Wednesday, September 25, 2002
Giants widen wild-card lead
The Associated Press
SAN FRANCISCO Dusty Baker received a courtesy call Tuesday morning from Colorado manager Clint Hurdle, who explained why his top two players would not be in the lineup against Los Angeles.
It didn't matter.
Baker's San Francisco Giants won again, and Hurdle's depleted lineup beat the Dodgers moving the Giants closer to clinching the NL wild card.
Barry Bonds hit his 45th homer and Benito Santiago drove in four runs as the Giants defeated the San Diego Padres 12-3 Tuesday night.
Russ Ortiz won his sixth straight start for the Giants, who have won four in a row and six of seven to move three games ahead of Los Angeles in the wild-card race. The Dodgers lost 1-0 to Colorado.
Hurdle let Baker know that Todd Helton's wife was having a baby and Larry Walker was sidelined with an eye problem. Baker appreciated not having to learn it just from the box score in his morning newspaper.
He said he respects me and the job I do, Baker said. It was a manager-to-manager courtesy. He said, 'We're going to get after them' just the way they got after us.
Los Angeles has five games left and the Giants have four, plus a possible makeup game Monday in Atlanta.
Seconds after the final out in LA, the Pacific Bell Park out-of-town scoreboard was updated with an F for final score and fans started chanting Beat LA! Beat LA! just as they have been for weeks.
Bonds drove a 1-1 pitch over the wall in right field for a two-run homer in the seventh off Mike Bynum. It was the 612th career homer for Bonds, who also drew his major league-leading 64th and 65th intentional walks, giving him 193 total.
Before his team played Tuesday, Baker stressed it would take some timely hitting by Santiago in the No. 5 hole following Jeff Kent and Bonds for the Giants to be successful in the playoffs.
And Santiago showed just that on a misty San Francisco night, in which the moisture hovered just above the field for most of the game.
The veteran catcher was a homer shy of the cycle. He hit a two-run triple to the wall in right-center off Oliver Perez (3-5) in the three-run third. After sliding into third, he immediately hopped up and pumped his fist.
Kent drove in the first run of the inning with a bloop single to shallow right-center. After a single by Bonds, the pair moved up on a wild pitch, then scored on the hit by Santiago.
The 37-year-old Santiago also had an RBI single in the fifth and a sacrifice fly in a four-run sixth. He doubled in the seventh.
He sat out a two-game suspension last week after being accused of bumping umpire Mark Hirschbeck in a game against San Diego at Pac Bell on Sept. 15.

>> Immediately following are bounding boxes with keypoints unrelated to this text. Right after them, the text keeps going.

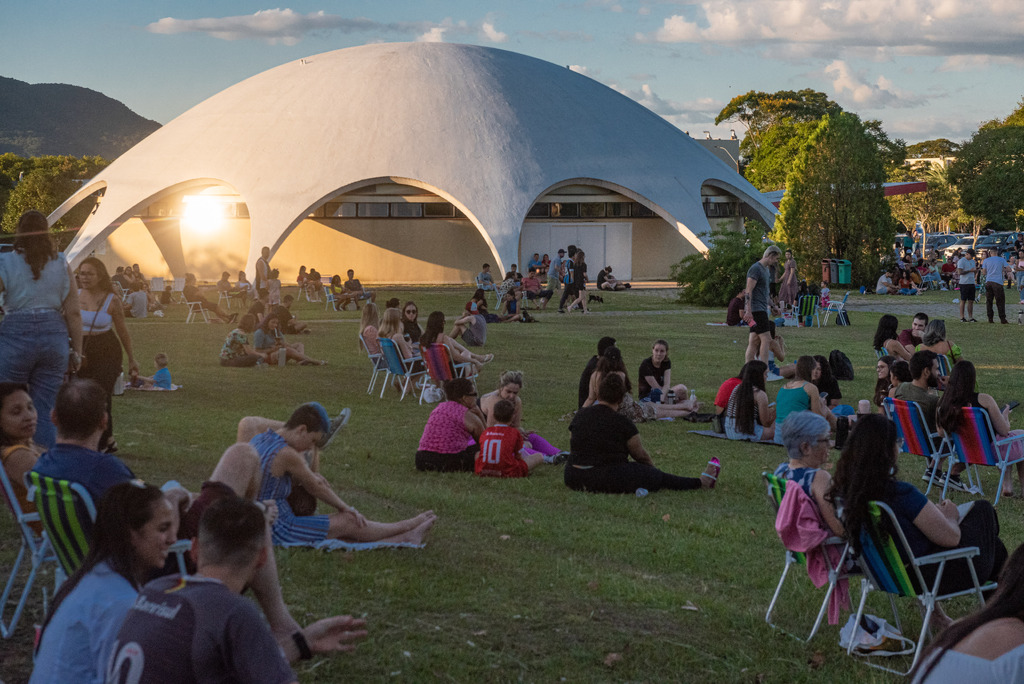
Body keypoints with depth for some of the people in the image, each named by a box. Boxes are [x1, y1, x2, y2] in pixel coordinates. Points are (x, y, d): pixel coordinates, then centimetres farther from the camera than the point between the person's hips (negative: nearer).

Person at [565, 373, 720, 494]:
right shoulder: (622, 423, -10)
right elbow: (641, 455, 3)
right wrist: (653, 468, 24)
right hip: (609, 481, -6)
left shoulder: (580, 415, 5)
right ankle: (701, 483, 28)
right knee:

I am fresh, said Santiago, who didn't know he was close to the cycle and says there's still time in his career to do it. Maybe the suspension helped me out. I'm 37 but I feel like 29.

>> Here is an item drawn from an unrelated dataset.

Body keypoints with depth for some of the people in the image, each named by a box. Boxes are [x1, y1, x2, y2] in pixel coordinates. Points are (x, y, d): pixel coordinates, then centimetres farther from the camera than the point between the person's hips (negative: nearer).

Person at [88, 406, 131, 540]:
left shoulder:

Ortiz (14-10) retired the first seven batters and did not allow a hit until a fourth-inning single to Phil Nevin.
The right-hander allowed three runs and six hits in 6 2-3 innings, striking out five. He left to a standing ovation when he gave way to Scott Eyre. Ortiz waved his glove and tipped his hat to the crowd as a dollar bill reading In Russ We Trust appeared on the scoreboard.
Ortiz is one win shy of his career-best winning streak, and he could match it Sunday against Houston.
The bottom line is just being consistent with everything, he said. Our starting pitching is pretty solid and the way the guys have been swinging the bats and playing defense, you have to feel good. We're having a lot of fun but we're still doing our jobs.
San Diego manager Bruce Bochy played with Santiago early on, before a car wreck derailed Santiago's career for a short time four years ago.
He's done a great job of resurrecting his career, Bochy said. He's matured as a player and he's smarter as a catcher and hitter. I'm happy for him.
San Francisco's Reggie Sanders hit a solo homer with two outs in the second that went just over the outstretched glove of left fielder Ray Lankford.
The Giants' sixth inning featured a bases-loaded walk by Bynum to J.T. Snow. Bonds and Sanders, who both walked, scored on David Bell's two-run single, and Santiago had the sacrifice fly that scored Kenny Lofton.
Perez allowed four runs and six hits in four innings.
Notes: The Giants' Tsuyoshi Shinjo led off the seventh with a single to break a four-game hitless streak. ... Bonds has walked 33 times against San Diego this season. ... San Francisco is three games behind first-place Arizona, the closest the Giants have been to the Diamondbacks in two months. ... Ortiz has a 2.34 ERA during his win streak and has a lifetime regular season record of 16-4 after August.